- **EXERCISE BRIEF**:
Each line holding the string "este" is to be copied from the data.

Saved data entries
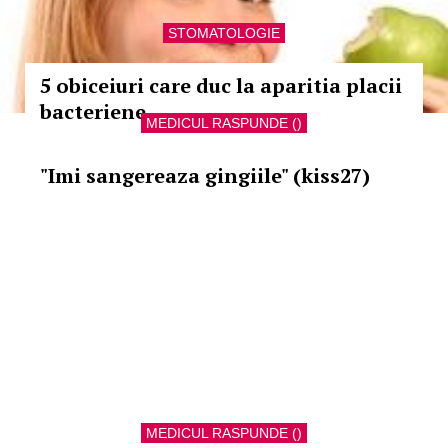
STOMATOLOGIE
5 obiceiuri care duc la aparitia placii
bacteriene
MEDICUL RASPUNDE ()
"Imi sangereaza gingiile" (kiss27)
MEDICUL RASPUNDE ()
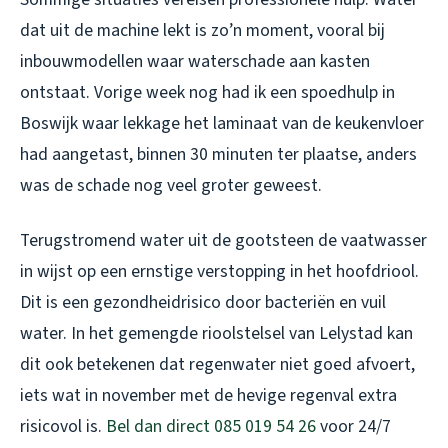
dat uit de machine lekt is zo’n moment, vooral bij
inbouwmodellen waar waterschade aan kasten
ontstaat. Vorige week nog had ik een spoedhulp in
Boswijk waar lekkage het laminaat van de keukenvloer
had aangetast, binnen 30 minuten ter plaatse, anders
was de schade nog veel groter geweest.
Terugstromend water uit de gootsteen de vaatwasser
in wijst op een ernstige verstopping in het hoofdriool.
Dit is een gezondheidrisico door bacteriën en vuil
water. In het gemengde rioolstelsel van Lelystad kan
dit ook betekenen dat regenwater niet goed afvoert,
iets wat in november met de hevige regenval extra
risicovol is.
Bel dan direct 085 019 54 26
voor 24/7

...

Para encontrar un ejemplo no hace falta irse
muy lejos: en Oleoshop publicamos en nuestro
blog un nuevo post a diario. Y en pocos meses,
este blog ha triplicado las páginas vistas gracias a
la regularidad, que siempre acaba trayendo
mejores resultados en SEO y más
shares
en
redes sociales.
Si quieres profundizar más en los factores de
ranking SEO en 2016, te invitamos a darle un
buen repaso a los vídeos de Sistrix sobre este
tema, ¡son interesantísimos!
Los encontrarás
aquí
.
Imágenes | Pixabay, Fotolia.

- **SOLUTION FOR THIS EXERCISE**:
este blog ha triplicado las páginas vistas gracias a
buen repaso a los vídeos de Sistrix sobre este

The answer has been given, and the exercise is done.